SOURCE TEXT START
In 6 months when that same $130 drive is $80… I will buy another one… because I will be out of space (hypothetically speaking). At the same time I will purchase a significntly cheaper BLU-RAY burner… so that I may back up all existing DATA. At which point I will run the (2) 1.5TB drives in RAID so that I still only have 1.5TB of space to use and I don’t have to risk losing it all.

I’m IT at work (not hardware)… which means I’m smart enough to back up my shit at home. That doesn’t mean I can’t have a single drive with DVD back-ups while that drive fills and go to a RAID setup when it is convenient and cost effective.

Now that I’ve explained myself…
I already tried to piece together a decent RAID setup with 2 500GB drives for data and possibly a 250GB drive for applications. This is simply much more expensive, and I would have 1/3 of the space.

I’d prefer to have at least a TB right now because someone close to me has over 3TB of movies in HD that I’d love to store… until I get a burner.

Seeing as how you are familiar with the situation, please enlighten me as to how I can increase performance and get protection with similar space and similar cost? It isn’t possible in any of the configurations I’ve come up with, but I’m not a professional in these matters.
SOURCE TEXT END
TASK ITEM: In the text about hard drives and RAID, what price does the writer expect the $130 drive to drop to in six months?
INFORMATION SHOWN START
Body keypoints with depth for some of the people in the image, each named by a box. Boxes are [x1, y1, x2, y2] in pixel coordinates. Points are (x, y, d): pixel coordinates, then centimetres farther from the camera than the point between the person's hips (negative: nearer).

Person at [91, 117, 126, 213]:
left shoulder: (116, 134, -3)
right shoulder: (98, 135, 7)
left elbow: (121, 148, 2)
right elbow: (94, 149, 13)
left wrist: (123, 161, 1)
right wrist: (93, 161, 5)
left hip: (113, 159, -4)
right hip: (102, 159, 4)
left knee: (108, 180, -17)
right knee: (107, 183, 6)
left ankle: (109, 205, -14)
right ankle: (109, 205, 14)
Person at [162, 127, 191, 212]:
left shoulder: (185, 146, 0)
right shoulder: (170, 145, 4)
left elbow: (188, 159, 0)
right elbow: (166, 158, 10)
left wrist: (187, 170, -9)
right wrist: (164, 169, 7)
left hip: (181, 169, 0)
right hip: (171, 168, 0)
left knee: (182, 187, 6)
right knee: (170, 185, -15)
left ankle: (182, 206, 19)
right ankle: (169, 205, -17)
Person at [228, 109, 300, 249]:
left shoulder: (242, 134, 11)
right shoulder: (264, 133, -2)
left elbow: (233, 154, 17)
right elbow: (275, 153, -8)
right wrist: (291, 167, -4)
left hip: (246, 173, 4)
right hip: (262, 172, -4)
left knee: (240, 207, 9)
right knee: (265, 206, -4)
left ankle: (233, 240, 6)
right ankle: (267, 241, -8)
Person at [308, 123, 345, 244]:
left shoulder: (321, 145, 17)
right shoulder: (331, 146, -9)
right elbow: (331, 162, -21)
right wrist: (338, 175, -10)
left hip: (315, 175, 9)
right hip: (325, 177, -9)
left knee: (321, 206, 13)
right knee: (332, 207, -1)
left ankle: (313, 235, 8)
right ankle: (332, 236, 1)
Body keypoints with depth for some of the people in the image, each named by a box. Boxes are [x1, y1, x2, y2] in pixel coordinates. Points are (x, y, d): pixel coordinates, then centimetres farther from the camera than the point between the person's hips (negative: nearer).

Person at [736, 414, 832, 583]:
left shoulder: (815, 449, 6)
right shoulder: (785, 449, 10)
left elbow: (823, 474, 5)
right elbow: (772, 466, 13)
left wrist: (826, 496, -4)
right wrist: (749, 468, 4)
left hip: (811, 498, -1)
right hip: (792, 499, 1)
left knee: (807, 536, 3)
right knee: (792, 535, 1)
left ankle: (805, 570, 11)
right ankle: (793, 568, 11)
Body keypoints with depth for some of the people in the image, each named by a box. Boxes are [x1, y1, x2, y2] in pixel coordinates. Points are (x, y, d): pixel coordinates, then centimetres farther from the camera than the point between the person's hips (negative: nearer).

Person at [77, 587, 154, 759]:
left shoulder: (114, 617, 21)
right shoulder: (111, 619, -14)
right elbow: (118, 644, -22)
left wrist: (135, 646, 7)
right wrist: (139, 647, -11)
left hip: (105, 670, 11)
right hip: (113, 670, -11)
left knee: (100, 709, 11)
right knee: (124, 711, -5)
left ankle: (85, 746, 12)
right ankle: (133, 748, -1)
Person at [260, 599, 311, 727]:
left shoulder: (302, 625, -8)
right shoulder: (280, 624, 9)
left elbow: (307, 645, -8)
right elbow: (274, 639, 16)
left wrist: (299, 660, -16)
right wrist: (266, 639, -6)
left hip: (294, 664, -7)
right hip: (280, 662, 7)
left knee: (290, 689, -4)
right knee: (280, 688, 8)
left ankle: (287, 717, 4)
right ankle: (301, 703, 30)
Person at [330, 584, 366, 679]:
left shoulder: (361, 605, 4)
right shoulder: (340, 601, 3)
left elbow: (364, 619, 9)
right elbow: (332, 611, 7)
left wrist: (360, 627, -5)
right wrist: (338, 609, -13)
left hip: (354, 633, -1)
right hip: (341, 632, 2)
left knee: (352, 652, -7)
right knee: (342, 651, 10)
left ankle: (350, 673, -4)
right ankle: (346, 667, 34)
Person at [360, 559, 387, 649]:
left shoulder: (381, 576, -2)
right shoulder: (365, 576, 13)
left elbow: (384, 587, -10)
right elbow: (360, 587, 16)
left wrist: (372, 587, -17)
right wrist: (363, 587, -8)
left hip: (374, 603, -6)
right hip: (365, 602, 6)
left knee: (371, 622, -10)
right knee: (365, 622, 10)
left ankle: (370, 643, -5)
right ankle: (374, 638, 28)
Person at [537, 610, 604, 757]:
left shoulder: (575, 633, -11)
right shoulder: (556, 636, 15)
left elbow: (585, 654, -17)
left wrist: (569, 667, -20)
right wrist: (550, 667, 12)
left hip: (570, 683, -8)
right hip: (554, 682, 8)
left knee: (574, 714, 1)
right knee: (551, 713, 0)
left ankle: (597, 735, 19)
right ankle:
INFORMATION SHOWN END
RESULT OF THIS EXERCISE: $80